• **What is needed**: Filter the entries for the string "registered". Copy each line that has it.

• **Data for review**:
»»
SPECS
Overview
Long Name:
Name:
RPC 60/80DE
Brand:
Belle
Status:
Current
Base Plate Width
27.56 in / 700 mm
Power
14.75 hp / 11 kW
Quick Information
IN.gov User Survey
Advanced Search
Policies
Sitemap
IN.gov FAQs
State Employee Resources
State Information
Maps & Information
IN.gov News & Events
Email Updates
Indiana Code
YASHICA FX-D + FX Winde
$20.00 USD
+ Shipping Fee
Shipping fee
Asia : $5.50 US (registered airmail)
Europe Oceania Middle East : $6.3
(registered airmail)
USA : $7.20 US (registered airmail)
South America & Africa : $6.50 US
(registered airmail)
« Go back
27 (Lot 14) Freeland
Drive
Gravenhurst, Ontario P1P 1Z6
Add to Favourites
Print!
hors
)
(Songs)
««
»»
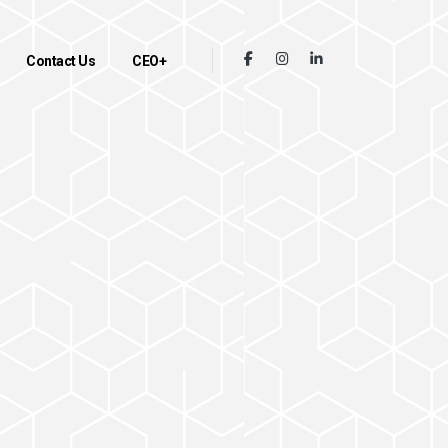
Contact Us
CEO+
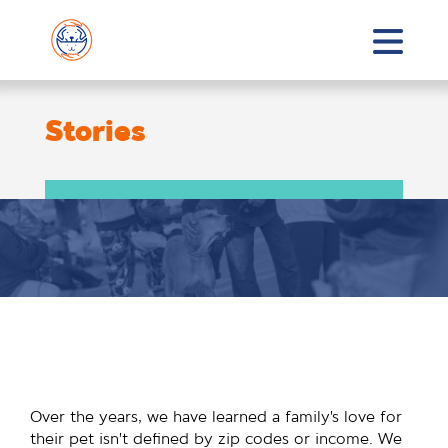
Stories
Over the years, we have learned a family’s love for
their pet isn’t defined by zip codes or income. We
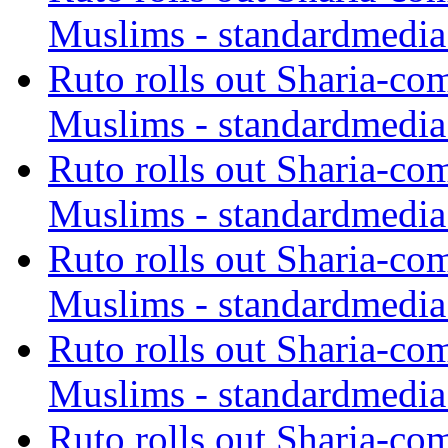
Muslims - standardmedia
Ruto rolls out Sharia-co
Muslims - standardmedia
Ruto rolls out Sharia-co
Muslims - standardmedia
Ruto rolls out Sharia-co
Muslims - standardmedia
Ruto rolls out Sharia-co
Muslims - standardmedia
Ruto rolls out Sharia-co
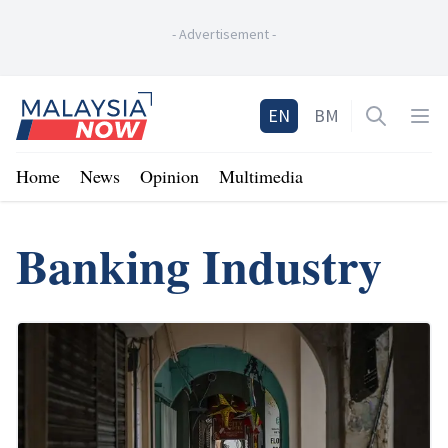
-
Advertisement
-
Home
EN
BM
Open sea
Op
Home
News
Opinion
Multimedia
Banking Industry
««
• **Result of this exercise**:
Asia : $5.50 US (registered airmail)
(registered airmail)
USA : $7.20 US (registered airmail)
(registered airmail)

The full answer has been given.